The Atlantic League exists so that professional baseball players who are not signed by a Major or Minor League organization could have another chance at playing at a higher level. Although the level of Atlantic League play can be categorized as between AA and AAA, players in independent baseball are usually not scouted heavily by Major League teams. Many former Major League ballplayers have called Atlantic League teams home in an effort to get back to the Majors. The league also caters to players who are not quite talented enough to play at a higher level.



In 1998, the Atlantic League of Professional Baseball played its inaugural season. The creation of the league was the result of the New York Mets' objection to Frank Boulton's proposal to move the former Albany-Colonie Yankees to Long Island. The Mets objected to the move because of its territorial rights to the region.

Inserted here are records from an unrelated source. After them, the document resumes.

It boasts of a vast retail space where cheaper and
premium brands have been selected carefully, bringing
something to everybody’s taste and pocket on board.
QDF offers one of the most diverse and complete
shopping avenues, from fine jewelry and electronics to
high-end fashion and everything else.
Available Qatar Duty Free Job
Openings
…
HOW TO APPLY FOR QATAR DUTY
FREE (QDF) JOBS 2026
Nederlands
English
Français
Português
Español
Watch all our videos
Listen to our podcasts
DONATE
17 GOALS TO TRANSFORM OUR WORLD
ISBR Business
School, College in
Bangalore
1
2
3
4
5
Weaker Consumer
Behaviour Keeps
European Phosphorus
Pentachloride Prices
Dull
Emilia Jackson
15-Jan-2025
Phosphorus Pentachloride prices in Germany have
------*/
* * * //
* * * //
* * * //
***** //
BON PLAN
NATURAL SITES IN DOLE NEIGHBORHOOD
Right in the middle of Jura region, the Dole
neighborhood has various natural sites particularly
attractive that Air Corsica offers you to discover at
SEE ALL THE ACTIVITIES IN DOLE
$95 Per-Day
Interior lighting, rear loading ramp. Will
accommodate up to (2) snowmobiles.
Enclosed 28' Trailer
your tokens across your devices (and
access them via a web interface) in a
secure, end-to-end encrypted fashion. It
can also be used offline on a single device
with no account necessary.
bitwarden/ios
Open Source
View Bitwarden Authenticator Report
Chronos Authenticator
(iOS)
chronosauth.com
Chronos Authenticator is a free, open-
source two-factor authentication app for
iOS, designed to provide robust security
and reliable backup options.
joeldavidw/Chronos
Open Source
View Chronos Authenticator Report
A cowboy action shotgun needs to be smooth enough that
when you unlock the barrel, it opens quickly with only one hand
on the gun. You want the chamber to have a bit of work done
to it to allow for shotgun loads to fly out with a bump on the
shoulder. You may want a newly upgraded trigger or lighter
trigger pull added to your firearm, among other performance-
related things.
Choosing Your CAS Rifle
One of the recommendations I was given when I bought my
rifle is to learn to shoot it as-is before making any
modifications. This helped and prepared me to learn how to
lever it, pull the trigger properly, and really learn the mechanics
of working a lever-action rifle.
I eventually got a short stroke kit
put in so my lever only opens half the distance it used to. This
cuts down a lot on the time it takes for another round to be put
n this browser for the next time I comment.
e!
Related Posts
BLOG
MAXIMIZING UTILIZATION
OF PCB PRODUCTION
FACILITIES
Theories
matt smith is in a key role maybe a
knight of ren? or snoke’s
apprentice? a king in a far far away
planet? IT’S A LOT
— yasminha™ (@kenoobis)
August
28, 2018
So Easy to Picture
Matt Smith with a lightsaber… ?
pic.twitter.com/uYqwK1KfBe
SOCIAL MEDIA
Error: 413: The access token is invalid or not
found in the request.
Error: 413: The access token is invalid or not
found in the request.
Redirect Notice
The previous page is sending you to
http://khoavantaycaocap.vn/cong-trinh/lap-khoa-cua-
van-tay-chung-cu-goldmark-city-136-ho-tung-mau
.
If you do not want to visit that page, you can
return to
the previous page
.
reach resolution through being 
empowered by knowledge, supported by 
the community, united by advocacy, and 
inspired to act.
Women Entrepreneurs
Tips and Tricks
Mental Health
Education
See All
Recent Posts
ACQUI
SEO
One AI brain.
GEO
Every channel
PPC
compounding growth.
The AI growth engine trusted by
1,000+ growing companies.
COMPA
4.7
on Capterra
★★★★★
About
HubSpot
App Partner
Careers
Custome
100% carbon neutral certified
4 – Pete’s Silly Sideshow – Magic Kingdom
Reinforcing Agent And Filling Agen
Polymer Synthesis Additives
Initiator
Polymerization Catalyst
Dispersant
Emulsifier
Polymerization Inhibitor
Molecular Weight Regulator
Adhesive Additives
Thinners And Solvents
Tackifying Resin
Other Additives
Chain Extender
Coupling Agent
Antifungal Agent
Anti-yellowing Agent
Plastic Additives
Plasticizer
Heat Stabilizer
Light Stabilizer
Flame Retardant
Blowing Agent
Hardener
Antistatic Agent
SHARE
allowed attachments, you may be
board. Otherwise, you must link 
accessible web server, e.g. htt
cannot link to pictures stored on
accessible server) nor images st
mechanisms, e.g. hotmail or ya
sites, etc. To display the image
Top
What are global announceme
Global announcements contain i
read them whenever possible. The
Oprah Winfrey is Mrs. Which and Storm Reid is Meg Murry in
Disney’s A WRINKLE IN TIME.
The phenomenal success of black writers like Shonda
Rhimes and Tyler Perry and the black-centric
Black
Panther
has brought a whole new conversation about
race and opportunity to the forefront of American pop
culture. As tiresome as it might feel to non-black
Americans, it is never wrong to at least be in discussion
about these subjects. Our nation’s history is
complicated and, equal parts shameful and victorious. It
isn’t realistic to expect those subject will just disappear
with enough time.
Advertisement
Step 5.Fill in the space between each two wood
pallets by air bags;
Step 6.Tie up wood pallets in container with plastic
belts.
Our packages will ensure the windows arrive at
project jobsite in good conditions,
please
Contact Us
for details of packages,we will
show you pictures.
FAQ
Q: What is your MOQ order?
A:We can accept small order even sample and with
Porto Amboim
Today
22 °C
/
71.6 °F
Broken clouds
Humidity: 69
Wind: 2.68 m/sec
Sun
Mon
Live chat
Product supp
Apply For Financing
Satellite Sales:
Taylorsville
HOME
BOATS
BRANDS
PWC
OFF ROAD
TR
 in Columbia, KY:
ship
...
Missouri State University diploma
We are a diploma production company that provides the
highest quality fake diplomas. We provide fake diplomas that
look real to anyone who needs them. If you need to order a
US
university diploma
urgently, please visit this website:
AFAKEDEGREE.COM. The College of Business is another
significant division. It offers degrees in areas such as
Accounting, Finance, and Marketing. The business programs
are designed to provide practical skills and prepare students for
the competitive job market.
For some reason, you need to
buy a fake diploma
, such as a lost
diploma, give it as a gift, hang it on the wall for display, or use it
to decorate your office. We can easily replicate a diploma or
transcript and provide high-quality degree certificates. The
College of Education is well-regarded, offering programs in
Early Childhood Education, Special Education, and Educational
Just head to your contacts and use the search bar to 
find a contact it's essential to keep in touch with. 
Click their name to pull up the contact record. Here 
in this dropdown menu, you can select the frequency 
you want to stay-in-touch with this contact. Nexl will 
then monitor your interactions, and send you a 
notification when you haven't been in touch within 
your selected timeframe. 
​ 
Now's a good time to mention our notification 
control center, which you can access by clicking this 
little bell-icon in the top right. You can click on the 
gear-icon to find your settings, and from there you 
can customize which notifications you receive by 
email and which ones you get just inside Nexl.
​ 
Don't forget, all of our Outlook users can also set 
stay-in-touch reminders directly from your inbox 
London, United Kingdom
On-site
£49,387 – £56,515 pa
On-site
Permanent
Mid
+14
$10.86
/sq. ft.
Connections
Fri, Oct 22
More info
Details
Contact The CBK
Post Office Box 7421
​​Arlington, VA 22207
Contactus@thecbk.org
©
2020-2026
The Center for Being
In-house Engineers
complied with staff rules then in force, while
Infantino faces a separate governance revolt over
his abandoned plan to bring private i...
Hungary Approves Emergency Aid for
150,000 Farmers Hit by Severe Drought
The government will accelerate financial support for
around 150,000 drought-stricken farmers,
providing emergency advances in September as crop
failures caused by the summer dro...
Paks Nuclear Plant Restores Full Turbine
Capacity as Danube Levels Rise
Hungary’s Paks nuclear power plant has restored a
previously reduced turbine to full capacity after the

Boulton, a Long Island native, decided to create a new league that would have a higher salary cap for its players and a longer season than most of the other independent baseball organizations. He modeled the Atlantic League after the older Pacific Coast League, with facilities that exceed AAA-level standards. Boulton also emphasized signing players of Major League Baseball experience for all Atlantic League teams, raising the level of play above other independent leagues.

The Long Island Ducks continue to be a strong draw in the region, averaging 400,000 fans a season, and have seen the likes of such Major League alumni as Edgardo Alfonzo, Pedro Borbón, Jr., José Offerman, Donovan Osborne, Bill Pulsipher, Armando Ríos, John Rocker, and Mark Whiten. In 2007, Frank Boulton expressed his contentment with the Atlantic League and the Ducks to Baseball America saying, "The Long Island Ducks are the best thing I've ever done in baseball."[2]